Cancer sufferers awaiting chemotherapy and those between courses will now be treated the same as patients already receiving treatment when claiming Employment and Support Allowance (ESA).
People with severe mental health problems will also be given more leeway in the benefit application process.
The government says this will mean fewer very sick people will be asked to attend a Work Capability Assessment (WCA) to decide their eligibility for ESA.
Poor accommodation of cancer patients applying for ESA has previously been a serious complaint of the process and it appears the government has now been forced to act.
Changes to the WCA are part of an ongoing overhaul after a highly critical review of the system by Professor Malcolm Harrington at the end of last year and an earlier one for the previous administration.

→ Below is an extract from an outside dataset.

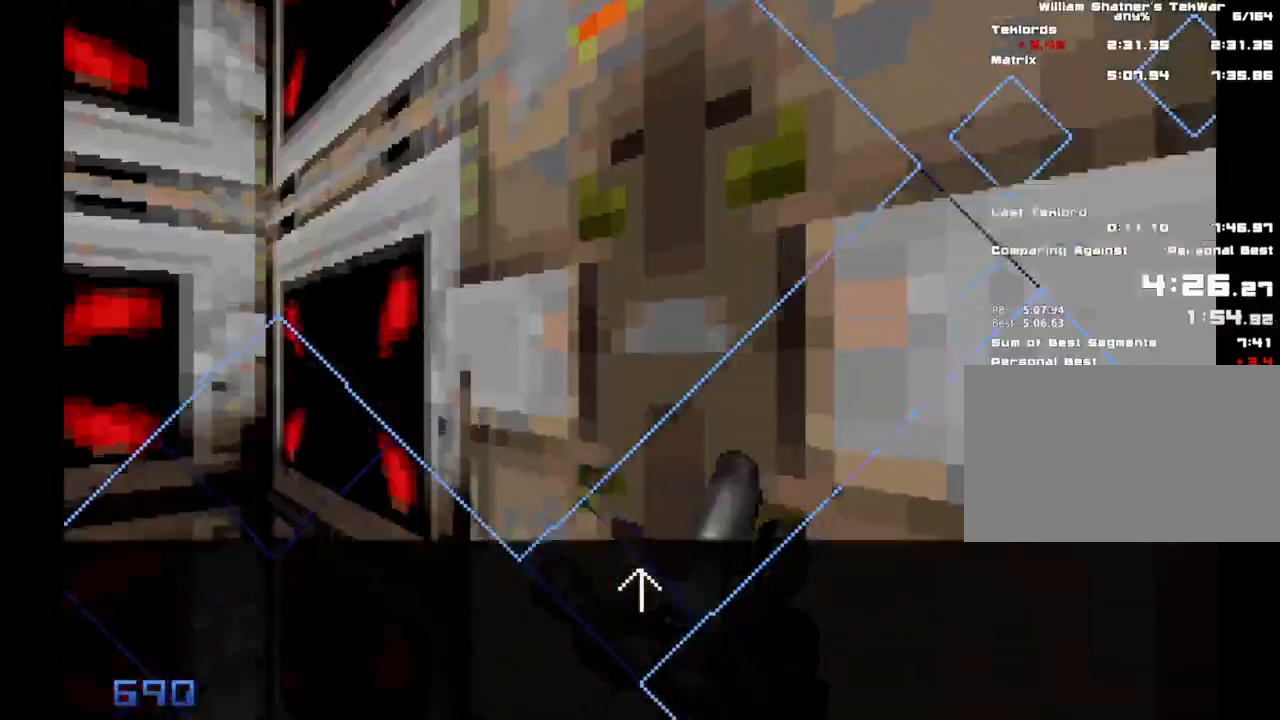
{"keys": ["ctrl", "d", "shift", "w"], "mouse": [], "events": []}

Prof. Harrington called the WCA ‘impersonal,' ‘mechanistic' and said that it ‘lacks transparency.'
As a result, the coalition has indicated the revamped process will eventually include ‘a much greater personalisation of the whole assessment process and measures to provide additional safeguards to protect the most vulnerable current claimants of incapacity benefits.'
The government added: "New regulations published today will enact some of these changes, by treating people who are waiting for or between courses of chemotherapy in the same way as those already receiving it, and also extend the criteria for people with severe disability due to mental health conditions, meaning fewer very sick people will be asked to attend an assessment."
ESA replaced incapacity benefit in October 2008 and at present just 6% of claimants are placed into the most severely impaired Support Group where no work demands are put on them.
A further 16% are placed in the Work Related Activity Group and hence, expected to search for some form of work with help.
The rest are either found fit for work (36%) or drop their application - including those who die.